» **PROBLEM 1**:
From the project description, reproduce the passage that begins with the words "Joint work with" and ends with "organization influences dynamics.", swapping "circle" for "unit circle".
» **PROBLEM 2**:
According to the project description, what institution is Matthew Mizuhara affiliated with?

Last modified: Sat Mar 21 17:55:17 EDT 2026

Harmonic Maps on Post-Critically Finite Fractals with Applications to the Kuramoto Model

Joint work with Matthew Mizuhara (The College of New Jersey)

In this project, we study harmonic maps from fractals to the circle. Our work is motivated by the analysis of the Kuramoto model of coupled phase oscillators on graphs approximating fractals and forms part of a broader research program investigating how hierarchical network organization influences dynamics.

Hierarchical structure across multiple scales is a defining feature of many real-world networks, including synaptic connectivity in the mammalian brain, artificial neural networks, and large technological systems such as the World Wide Web. Direct modeling of connectivity in such systems is typically analytically intractable. We therefore seek graph models that capture multiscale organization while remaining amenable to rigorous analysis.

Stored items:
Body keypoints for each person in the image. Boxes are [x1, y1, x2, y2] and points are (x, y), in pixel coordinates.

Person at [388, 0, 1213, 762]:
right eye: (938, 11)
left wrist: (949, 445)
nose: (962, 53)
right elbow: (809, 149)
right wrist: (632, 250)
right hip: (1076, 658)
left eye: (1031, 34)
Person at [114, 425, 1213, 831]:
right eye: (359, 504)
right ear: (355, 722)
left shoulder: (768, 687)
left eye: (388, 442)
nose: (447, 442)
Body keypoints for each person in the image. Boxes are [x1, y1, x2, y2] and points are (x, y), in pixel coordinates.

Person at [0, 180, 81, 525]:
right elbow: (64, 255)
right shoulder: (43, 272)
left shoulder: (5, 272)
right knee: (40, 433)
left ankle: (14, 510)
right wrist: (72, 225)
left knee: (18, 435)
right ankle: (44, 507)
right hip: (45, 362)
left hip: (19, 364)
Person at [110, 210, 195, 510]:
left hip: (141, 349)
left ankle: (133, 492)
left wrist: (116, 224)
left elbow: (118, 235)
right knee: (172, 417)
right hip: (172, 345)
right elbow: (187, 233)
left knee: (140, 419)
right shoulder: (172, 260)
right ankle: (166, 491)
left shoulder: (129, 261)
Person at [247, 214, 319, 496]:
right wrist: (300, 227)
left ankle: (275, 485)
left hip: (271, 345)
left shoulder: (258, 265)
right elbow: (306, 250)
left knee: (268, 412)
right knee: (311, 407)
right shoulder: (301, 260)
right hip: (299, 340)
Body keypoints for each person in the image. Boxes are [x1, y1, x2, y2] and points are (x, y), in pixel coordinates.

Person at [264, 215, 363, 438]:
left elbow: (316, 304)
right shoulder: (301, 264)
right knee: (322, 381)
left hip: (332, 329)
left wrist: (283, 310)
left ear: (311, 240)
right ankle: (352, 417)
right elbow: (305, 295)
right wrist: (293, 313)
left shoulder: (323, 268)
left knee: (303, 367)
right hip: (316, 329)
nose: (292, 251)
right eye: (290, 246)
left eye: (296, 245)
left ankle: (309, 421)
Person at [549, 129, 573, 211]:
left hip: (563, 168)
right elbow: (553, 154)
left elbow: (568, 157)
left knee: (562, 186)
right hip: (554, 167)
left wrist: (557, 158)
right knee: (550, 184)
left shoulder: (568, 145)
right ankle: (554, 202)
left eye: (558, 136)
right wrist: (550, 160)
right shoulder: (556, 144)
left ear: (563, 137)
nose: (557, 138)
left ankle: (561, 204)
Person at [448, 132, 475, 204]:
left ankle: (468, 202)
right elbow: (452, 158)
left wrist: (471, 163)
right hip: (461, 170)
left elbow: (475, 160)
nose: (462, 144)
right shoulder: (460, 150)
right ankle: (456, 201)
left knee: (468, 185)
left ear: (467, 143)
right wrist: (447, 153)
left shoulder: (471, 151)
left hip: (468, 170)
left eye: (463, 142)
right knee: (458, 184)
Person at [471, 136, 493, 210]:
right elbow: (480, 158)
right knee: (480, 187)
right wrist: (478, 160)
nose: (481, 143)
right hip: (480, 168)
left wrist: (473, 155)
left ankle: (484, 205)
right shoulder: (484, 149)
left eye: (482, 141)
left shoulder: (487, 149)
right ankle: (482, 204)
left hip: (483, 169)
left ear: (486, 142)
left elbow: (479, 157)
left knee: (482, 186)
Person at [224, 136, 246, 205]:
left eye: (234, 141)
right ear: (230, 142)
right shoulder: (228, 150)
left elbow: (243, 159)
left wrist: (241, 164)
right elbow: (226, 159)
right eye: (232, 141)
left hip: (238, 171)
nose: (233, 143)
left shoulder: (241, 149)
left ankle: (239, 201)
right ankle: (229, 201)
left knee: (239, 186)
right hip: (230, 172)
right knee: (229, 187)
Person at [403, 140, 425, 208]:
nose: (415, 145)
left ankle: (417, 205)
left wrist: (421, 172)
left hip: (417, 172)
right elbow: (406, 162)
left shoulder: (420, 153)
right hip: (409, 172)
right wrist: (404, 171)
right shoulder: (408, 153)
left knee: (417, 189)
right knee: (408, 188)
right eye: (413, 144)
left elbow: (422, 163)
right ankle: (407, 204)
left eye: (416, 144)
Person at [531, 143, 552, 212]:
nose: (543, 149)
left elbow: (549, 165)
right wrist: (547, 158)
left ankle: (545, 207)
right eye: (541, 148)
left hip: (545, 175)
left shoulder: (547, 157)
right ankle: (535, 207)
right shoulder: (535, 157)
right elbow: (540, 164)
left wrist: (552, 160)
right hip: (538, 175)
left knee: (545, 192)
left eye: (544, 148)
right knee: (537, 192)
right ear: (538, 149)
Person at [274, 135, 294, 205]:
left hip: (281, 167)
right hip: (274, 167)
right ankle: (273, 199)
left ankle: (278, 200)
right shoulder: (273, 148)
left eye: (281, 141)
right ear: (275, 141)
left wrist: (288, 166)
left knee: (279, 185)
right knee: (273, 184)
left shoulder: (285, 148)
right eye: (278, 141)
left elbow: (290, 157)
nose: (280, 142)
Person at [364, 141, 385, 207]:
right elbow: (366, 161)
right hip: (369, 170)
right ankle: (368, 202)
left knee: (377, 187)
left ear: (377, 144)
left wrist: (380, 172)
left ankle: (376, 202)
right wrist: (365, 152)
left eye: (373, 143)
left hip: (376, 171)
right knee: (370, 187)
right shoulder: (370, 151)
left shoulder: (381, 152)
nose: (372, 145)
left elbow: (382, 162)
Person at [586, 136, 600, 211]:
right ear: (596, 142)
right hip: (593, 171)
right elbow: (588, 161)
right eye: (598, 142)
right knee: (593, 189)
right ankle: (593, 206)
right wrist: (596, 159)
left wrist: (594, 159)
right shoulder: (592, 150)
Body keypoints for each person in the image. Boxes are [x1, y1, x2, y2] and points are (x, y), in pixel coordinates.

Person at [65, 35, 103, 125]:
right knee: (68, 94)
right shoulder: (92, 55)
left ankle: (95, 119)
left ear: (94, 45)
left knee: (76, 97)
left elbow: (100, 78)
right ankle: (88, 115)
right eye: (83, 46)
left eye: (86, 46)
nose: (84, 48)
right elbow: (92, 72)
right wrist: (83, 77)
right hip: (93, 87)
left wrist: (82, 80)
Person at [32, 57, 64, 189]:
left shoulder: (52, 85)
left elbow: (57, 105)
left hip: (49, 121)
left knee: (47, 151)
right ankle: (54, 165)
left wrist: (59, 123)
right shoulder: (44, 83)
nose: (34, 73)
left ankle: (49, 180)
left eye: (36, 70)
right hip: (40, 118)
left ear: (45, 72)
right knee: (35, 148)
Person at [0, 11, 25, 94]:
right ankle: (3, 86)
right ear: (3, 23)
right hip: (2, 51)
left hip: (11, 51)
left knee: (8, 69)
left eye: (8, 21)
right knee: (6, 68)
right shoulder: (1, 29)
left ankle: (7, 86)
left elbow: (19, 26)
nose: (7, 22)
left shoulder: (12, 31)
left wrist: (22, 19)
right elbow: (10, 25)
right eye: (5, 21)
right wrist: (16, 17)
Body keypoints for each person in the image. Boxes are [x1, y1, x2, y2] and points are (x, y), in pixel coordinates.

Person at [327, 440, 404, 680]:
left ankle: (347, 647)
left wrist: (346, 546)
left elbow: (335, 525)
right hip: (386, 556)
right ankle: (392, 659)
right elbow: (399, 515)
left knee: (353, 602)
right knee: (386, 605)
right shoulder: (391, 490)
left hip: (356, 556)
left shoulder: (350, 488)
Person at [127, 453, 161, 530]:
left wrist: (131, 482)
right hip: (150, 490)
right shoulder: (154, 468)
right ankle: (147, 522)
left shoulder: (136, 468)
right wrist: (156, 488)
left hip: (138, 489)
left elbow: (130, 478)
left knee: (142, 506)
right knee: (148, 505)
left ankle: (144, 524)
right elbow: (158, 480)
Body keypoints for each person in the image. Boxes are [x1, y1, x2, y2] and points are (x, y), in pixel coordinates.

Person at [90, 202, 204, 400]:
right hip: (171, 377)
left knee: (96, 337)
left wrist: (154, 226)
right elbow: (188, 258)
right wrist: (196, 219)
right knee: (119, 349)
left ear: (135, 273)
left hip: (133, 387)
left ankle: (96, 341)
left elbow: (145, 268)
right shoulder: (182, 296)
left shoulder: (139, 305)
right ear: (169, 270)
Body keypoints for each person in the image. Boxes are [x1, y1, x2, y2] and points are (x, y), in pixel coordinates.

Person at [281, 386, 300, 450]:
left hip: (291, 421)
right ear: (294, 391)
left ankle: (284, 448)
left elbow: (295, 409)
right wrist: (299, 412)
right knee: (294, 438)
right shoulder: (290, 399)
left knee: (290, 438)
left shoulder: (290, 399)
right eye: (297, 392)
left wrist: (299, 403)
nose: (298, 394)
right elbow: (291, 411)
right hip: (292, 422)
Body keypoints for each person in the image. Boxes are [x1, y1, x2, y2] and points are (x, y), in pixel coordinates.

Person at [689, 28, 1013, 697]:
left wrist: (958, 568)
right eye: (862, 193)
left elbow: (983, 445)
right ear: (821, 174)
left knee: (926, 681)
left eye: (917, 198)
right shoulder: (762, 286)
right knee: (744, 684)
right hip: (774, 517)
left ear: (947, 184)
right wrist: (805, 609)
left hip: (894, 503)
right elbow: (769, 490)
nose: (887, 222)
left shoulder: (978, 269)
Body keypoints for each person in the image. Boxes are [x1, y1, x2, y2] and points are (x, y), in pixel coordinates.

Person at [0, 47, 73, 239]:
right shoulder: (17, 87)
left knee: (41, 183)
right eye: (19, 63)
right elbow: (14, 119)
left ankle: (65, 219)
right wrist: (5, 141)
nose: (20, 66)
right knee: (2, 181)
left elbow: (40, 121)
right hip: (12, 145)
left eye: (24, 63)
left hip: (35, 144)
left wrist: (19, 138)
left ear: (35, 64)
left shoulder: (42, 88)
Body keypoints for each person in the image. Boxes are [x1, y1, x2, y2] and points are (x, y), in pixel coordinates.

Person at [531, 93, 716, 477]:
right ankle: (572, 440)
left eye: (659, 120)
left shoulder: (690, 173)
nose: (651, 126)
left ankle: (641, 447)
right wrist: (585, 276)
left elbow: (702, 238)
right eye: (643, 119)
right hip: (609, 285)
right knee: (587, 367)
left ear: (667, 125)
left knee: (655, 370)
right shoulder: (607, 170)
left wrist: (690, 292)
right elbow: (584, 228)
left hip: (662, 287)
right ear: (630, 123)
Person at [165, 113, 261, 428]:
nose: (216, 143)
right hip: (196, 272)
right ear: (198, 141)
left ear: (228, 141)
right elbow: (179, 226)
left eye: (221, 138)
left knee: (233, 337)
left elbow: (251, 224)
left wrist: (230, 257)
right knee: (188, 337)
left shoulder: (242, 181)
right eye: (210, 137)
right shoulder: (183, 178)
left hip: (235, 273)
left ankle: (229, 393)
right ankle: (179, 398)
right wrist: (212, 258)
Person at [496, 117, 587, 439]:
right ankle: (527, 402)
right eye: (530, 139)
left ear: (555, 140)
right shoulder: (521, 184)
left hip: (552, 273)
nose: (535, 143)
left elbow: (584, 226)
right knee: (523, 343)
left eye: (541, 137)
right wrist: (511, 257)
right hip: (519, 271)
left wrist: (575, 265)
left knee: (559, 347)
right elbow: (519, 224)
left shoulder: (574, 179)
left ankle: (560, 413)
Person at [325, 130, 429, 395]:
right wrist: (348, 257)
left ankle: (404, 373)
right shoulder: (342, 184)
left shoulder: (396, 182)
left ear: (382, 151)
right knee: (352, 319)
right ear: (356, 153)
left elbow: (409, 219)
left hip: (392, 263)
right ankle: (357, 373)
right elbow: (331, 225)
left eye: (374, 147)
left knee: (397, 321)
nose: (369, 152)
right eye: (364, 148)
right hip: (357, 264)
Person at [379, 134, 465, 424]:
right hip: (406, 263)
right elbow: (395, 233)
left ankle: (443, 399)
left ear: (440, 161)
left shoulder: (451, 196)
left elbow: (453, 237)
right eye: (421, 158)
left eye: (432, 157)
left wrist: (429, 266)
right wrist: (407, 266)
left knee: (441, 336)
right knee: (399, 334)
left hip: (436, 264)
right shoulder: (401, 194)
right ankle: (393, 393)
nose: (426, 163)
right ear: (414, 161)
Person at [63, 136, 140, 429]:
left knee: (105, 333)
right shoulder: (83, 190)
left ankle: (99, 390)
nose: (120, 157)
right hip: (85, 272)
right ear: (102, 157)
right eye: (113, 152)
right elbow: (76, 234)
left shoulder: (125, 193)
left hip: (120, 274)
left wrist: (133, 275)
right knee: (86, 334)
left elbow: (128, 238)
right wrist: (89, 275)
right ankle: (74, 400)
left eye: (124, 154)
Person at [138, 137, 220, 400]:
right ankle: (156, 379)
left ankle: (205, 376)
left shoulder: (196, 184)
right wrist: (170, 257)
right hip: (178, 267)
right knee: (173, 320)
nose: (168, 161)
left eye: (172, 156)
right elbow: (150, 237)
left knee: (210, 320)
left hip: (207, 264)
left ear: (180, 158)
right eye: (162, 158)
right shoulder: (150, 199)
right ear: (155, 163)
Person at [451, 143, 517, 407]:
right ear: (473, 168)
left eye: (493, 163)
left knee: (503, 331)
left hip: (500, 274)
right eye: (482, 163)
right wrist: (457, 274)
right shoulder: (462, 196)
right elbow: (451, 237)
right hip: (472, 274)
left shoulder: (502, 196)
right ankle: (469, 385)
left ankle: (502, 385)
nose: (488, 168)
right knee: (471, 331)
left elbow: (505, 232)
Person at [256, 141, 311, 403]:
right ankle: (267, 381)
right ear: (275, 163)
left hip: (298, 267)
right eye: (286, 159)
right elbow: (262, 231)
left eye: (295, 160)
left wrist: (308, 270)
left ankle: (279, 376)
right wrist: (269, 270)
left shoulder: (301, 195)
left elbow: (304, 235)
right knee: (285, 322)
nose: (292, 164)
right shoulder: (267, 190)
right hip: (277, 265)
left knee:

» **ANSWER BOX 1**:
Joint work with Matthew Mizuhara (The College of New Jersey)

In this project, we study harmonic maps from fractals to the unit circle. Our work is motivated by the analysis of the Kuramoto model of coupled phase oscillators on graphs approximating fractals and forms part of a broader research program investigating how hierarchical network organization influences dynamics.

» **ANSWER BOX 2**:
The College of New Jersey.